If you are new to ManvDadhood, I want to start by saying welcome, and thank you for stopping by. I hope you will continue to stop by in the month of August while I post a collection of definitive posts that will truly give you a clear picture of who I am, and what I’ve come through in the short time I’ve been blogging.
One In a Million… Aaliyah
The other day while listening to a Pandora playlist, an Aaliyah song came on and it was extremely nostalgic to me. I told the Wife that it gave me a very vivid memory of sitting at my desk in my room in high school and reading a brand new comic book with just the lamp on my desk on and the radio playing in the back ground.
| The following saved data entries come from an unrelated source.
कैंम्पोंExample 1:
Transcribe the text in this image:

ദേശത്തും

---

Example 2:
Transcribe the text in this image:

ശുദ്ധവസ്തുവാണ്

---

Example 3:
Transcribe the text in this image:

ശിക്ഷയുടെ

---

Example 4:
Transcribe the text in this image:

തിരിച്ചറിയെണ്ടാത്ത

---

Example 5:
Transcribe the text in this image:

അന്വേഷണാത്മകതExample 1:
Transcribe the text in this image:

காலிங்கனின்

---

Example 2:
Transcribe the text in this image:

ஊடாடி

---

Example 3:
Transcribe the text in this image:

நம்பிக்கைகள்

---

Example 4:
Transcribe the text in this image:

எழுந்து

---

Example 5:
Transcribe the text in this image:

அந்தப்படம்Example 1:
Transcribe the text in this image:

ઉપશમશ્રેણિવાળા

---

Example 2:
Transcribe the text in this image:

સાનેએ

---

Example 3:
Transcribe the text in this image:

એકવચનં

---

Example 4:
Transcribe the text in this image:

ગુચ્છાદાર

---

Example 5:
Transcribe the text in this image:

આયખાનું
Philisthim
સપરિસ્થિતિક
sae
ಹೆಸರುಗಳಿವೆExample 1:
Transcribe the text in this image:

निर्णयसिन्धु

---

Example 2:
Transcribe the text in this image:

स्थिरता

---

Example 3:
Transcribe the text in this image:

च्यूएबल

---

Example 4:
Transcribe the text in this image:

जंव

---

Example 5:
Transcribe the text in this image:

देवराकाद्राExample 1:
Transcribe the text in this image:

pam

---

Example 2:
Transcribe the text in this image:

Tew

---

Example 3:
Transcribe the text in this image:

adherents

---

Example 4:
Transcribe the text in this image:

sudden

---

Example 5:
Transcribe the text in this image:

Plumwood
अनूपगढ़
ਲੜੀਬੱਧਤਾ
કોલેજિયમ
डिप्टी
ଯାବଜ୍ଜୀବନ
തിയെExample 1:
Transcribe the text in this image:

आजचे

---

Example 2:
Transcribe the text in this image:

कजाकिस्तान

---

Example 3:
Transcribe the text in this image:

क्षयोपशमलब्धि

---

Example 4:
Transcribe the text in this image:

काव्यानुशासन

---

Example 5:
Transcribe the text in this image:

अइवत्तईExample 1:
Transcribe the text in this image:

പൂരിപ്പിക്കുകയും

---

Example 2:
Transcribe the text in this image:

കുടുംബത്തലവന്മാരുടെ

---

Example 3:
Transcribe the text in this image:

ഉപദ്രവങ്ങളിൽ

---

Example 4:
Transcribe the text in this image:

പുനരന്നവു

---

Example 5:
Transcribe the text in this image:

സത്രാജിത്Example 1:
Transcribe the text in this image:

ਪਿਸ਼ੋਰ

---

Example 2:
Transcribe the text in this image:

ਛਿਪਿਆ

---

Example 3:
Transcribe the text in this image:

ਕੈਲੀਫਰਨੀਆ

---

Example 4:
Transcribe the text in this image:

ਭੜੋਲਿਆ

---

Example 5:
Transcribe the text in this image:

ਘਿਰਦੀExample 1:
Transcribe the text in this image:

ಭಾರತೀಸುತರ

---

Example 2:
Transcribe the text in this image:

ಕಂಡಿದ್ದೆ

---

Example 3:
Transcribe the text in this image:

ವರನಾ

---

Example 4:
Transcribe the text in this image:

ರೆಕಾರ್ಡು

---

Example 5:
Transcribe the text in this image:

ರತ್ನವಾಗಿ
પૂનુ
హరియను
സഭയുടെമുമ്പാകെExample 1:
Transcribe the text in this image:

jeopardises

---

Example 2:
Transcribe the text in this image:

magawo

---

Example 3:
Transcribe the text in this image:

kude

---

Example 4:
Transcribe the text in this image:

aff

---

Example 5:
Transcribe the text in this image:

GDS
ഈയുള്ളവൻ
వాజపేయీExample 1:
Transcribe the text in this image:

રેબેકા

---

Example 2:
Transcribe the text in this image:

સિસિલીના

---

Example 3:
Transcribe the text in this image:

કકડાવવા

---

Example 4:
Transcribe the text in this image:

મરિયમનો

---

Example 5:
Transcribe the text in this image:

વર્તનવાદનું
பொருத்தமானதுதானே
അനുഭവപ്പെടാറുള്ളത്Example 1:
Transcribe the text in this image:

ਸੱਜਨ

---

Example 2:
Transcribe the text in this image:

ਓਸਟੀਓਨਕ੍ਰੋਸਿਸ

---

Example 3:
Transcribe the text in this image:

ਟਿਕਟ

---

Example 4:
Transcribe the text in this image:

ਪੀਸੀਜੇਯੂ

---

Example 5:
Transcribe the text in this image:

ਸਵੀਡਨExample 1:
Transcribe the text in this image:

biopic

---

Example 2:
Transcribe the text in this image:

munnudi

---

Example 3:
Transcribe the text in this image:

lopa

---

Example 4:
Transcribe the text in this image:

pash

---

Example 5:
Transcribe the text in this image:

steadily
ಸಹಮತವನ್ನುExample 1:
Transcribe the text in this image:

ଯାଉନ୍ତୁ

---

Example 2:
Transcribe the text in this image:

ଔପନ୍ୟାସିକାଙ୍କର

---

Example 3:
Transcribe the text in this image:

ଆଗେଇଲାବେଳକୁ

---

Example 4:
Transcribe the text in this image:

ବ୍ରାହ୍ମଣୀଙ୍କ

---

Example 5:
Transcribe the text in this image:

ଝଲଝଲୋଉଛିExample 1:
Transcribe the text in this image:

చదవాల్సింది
For her, she said, it reminded her of when we hung out for a full Summer because it was soon after Aaliyah died and they were laying all her music on the radio.
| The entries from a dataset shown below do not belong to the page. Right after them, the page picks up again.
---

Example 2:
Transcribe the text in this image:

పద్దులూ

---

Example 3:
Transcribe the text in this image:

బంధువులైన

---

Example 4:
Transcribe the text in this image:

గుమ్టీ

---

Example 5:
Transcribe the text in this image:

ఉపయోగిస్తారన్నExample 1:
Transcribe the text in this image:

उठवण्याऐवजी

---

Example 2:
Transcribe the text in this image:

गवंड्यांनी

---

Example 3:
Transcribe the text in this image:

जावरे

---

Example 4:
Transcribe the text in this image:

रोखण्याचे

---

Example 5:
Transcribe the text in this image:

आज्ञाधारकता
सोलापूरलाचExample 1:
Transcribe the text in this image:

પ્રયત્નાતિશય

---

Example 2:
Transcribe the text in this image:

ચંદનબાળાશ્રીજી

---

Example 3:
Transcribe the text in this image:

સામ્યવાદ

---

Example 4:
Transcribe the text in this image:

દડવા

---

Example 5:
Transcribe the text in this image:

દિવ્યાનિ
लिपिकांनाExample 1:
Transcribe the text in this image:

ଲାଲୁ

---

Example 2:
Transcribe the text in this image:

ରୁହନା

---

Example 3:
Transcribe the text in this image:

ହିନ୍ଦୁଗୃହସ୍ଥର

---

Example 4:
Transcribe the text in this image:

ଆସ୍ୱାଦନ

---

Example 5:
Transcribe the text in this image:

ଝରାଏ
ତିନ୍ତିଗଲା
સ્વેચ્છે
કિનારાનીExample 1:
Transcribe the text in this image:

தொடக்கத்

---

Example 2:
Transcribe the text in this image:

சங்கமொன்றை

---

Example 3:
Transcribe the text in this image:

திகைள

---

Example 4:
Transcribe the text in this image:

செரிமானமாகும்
This took us back to some very calm and simpler moments in our lives; one of which was a starting point to our relationship. For a few moments, we danced to the sounds of that song and the memories in our heads, and ignored the two kids running amuck around us. For a moment, we were college sweethearts again. I remember the kid I was in high school and through college, and I think of the guy I’ve become. I remember the hopeless romantic I was, and how much my wife would love to have experience that side of me, and I wonder what happened to that blindly idealistic youth. Then, I remember the choices that killed that idealism, and how I buried the overly romantic in exchange for the persistent cynic.
Behind Every BIG Man…
Anyway, this wildly nostalgic song comes on, and we both remember our youth, and soon find ourselves acting like immature youths in love. I would like to say that it was the 10-pound lighter version of me I’ve been sporting, but even this baby-fat sporting version is still 30-pounds more than the version of me that was dancing in her head when that song came on. This post is not about losing weight, or external appearances, but the places our minds go when we think back to the uninhibited beginnings of our relationships.
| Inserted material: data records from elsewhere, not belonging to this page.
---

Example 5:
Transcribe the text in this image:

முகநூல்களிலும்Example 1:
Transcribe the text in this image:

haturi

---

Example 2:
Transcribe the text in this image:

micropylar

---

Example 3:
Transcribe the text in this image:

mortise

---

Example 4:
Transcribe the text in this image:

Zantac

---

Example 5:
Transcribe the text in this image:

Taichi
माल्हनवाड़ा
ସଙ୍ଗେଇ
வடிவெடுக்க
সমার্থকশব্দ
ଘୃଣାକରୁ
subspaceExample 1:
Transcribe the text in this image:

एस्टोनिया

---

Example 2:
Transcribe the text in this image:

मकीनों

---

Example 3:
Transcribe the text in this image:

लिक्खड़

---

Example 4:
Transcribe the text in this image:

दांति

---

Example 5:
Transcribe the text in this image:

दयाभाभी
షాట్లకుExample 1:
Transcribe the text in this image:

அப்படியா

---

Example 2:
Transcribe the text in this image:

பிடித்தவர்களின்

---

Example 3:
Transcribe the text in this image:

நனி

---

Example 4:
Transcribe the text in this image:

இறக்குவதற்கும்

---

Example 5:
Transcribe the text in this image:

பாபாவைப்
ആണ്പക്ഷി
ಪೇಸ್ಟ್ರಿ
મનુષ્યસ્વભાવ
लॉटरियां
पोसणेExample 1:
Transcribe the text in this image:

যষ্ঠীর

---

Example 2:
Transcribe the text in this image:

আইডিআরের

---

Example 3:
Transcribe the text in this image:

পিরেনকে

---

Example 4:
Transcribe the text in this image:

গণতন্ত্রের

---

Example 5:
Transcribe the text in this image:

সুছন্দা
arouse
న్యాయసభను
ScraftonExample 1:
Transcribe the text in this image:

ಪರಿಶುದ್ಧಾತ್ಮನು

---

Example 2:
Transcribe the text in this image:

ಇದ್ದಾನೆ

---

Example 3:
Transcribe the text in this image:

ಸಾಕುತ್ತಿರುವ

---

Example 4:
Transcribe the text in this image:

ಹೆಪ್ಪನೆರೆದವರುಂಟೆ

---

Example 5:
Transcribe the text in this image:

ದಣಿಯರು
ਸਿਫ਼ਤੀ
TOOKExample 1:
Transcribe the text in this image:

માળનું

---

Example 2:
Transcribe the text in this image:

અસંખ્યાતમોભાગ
I’ve heard this with old married people, and I’ve heard this from my wife; love me like in the beginning. I am going to post some pics on here, to let you know just how much a stagnant husband and dadhood effected me on the outside. What I didn’t know, is that it was effecting me internally. I knew I was not as attractive to my wife, and I knew that I was not healthy, but I had let go of those childish things of the past, and I had gained responsibilities and stress… not excess weight. I had become more to love, a big teddy bear. I had let the low expectations for my outward appearance effect the husband I as becoming, and the dad I could have been.
…Is a Kick-@ss Woman
I think it is fitting that the song that sparked this was “One In a Million” by Aaliyah, because that is how I feel about my wife. She loves me enough to kick me in my big butt when I need it, and still push me when I give her an attitude worthy of the Terrible Twos. Yes we have kids, and they can make it harder to be active, and they can make it harder to be romantic, but they are not an excuse. I am by no means fluent in romance, but if anything, I will do my best not to ruin a spontaneous romantic moment that we may stumble upon (but I still do with my smart mouth sometimes). I am not ripped, yet, but I’m getting myself healthier. The best things about me (for instance, my kids) are attributed to my wife. I NEED to figure out the right way to thank her, because flowers and chocolates just seem too cliche to be enough.
Where has your wife been a source of inspiration, encouragement, or butt-kickedness? How did you thank her for being that muse?